Task directions ▸
When checking the entries below, count every line with the word "There", then give only that number.

Input data ▸

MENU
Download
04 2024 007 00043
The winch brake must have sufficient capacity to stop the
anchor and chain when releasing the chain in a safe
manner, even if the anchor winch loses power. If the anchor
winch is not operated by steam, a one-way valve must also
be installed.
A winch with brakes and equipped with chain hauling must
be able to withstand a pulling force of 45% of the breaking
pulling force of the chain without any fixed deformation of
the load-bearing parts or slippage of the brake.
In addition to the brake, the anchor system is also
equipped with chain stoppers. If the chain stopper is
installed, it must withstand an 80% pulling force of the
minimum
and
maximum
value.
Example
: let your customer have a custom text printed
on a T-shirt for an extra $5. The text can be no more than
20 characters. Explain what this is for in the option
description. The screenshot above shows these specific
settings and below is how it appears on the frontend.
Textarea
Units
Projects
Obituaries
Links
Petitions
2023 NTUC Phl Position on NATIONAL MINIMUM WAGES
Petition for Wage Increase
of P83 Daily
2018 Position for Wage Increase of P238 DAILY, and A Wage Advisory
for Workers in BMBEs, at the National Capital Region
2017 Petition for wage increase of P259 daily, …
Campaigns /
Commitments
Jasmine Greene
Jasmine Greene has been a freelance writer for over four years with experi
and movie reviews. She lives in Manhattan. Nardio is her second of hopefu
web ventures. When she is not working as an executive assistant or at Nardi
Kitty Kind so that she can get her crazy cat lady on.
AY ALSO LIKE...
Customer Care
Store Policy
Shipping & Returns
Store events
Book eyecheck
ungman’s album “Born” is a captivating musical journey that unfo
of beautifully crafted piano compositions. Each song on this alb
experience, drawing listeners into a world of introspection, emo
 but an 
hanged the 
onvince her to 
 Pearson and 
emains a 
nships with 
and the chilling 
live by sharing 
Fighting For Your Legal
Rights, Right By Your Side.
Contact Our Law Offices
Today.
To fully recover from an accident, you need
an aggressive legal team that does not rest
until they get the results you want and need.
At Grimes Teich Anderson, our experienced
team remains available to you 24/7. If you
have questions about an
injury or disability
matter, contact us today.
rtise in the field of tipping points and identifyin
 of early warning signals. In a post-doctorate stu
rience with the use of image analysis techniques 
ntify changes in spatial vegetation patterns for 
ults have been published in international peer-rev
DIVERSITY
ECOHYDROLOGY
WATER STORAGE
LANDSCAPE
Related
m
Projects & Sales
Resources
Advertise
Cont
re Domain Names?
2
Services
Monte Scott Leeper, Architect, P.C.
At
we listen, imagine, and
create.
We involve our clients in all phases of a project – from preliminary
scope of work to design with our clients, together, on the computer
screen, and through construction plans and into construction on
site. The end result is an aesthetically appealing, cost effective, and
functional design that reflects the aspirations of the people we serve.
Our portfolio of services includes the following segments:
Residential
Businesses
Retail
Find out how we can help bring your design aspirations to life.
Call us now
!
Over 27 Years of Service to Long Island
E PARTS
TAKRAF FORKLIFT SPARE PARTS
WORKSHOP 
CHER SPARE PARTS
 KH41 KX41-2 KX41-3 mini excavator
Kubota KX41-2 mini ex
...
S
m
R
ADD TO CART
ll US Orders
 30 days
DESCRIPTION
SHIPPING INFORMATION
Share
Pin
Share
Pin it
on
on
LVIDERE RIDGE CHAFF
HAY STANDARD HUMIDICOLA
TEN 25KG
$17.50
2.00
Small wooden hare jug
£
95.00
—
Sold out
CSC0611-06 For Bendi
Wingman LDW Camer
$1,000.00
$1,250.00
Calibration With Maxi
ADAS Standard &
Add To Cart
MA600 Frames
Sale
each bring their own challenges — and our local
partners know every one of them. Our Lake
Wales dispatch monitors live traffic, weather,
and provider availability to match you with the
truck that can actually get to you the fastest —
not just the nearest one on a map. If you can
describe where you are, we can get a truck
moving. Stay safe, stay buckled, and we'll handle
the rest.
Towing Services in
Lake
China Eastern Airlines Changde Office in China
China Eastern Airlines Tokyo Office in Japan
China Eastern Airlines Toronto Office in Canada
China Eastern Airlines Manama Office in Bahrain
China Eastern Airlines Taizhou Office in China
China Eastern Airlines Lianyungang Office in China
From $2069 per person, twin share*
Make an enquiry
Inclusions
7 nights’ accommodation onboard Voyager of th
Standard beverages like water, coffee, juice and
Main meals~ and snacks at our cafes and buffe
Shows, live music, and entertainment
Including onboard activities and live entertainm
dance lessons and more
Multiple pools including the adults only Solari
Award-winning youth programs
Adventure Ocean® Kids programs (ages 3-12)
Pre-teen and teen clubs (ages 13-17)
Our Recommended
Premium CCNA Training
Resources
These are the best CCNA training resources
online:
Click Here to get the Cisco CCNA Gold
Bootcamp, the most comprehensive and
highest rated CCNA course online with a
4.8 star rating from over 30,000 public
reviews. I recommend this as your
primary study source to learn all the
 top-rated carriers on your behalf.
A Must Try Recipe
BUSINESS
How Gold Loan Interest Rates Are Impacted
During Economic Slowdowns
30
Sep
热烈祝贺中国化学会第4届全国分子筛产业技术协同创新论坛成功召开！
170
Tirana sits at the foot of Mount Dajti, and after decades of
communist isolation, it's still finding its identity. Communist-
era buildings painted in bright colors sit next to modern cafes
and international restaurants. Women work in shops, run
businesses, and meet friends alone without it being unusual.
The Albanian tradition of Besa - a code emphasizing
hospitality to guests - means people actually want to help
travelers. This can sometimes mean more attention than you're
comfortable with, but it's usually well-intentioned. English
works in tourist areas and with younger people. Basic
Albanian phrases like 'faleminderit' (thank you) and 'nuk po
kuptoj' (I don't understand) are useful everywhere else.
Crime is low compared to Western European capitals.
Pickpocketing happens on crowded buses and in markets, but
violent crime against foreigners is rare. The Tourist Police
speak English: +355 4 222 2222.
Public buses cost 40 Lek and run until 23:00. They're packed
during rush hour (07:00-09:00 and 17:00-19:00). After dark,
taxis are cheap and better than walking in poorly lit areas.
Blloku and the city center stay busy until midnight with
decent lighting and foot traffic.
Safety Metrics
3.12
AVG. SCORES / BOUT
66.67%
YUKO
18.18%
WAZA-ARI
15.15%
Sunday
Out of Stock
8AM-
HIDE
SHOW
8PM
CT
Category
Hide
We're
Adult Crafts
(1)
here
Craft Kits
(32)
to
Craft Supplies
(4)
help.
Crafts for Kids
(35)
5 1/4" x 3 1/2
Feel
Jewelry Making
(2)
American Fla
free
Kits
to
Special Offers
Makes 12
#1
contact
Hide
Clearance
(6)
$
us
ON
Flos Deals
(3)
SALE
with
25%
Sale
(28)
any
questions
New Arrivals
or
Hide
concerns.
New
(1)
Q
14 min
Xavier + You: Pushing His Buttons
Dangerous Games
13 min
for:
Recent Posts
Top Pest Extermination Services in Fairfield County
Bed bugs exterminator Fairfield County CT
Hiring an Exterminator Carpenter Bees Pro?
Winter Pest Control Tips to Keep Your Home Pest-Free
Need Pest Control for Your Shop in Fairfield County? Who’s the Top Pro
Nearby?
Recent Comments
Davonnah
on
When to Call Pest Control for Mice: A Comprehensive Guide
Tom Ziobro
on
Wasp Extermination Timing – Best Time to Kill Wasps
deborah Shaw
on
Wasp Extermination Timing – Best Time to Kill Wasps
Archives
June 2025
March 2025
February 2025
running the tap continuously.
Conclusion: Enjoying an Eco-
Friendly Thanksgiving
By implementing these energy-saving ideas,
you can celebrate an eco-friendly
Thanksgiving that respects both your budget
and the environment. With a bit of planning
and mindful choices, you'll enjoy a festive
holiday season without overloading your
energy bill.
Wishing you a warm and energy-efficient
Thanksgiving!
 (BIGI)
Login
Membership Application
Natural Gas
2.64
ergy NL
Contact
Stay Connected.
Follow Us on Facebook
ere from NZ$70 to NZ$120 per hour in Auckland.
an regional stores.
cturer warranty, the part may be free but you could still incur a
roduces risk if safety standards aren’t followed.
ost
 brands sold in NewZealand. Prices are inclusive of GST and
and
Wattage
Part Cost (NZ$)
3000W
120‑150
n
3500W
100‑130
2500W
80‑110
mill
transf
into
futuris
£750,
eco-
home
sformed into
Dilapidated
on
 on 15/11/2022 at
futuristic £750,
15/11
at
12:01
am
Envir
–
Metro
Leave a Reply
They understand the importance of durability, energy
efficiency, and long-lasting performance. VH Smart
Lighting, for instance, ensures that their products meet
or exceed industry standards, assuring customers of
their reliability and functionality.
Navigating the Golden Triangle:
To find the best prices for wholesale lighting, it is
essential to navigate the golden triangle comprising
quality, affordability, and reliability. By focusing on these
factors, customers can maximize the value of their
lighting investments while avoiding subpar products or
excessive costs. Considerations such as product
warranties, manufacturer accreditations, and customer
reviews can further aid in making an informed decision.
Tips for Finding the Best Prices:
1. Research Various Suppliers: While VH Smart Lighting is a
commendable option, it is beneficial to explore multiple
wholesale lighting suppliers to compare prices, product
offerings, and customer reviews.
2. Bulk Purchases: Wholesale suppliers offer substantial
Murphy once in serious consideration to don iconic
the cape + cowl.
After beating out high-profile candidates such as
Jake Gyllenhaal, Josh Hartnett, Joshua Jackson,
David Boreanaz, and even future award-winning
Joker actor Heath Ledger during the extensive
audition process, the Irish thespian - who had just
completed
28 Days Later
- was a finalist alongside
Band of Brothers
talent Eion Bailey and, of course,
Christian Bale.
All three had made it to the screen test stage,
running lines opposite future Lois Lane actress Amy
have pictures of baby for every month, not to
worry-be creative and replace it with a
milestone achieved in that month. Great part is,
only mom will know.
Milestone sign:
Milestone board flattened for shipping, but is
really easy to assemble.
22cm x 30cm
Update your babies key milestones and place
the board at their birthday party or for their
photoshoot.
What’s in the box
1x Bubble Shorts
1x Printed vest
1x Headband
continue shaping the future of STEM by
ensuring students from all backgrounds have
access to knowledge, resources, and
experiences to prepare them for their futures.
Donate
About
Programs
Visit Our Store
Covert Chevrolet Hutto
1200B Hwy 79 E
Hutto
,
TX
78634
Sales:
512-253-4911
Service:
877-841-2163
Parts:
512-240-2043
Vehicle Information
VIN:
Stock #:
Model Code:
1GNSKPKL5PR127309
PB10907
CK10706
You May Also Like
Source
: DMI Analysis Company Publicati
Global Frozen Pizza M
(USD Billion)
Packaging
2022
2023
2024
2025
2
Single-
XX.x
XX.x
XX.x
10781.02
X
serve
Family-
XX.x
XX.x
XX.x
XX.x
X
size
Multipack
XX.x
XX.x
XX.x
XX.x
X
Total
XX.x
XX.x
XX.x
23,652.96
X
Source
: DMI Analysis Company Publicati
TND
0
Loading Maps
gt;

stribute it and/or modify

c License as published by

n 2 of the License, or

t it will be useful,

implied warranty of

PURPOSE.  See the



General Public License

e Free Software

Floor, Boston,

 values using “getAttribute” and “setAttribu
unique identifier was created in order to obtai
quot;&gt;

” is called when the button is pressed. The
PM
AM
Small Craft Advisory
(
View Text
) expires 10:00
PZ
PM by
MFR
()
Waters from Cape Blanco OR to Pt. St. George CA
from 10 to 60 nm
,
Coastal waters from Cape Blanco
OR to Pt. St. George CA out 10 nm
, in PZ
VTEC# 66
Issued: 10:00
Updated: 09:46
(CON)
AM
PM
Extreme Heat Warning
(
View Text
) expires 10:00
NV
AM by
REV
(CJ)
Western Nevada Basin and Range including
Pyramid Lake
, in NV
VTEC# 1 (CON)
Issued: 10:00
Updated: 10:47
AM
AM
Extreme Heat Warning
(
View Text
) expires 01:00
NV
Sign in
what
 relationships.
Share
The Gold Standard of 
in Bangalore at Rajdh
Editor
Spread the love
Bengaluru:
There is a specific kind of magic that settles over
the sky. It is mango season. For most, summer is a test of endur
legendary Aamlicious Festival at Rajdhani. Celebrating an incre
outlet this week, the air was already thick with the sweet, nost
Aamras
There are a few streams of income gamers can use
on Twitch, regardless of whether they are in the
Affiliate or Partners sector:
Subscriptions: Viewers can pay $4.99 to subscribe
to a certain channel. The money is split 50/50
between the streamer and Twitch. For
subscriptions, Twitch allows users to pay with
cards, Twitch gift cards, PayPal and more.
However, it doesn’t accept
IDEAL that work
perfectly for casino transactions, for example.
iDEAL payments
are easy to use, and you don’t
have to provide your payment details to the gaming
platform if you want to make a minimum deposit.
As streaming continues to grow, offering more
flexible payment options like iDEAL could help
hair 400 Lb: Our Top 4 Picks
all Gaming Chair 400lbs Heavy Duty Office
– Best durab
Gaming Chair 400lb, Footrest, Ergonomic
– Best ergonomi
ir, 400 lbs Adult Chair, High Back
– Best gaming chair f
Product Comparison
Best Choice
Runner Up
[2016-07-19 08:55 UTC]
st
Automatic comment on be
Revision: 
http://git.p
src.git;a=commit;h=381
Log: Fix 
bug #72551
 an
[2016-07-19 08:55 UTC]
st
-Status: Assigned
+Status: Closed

Task result ▸
2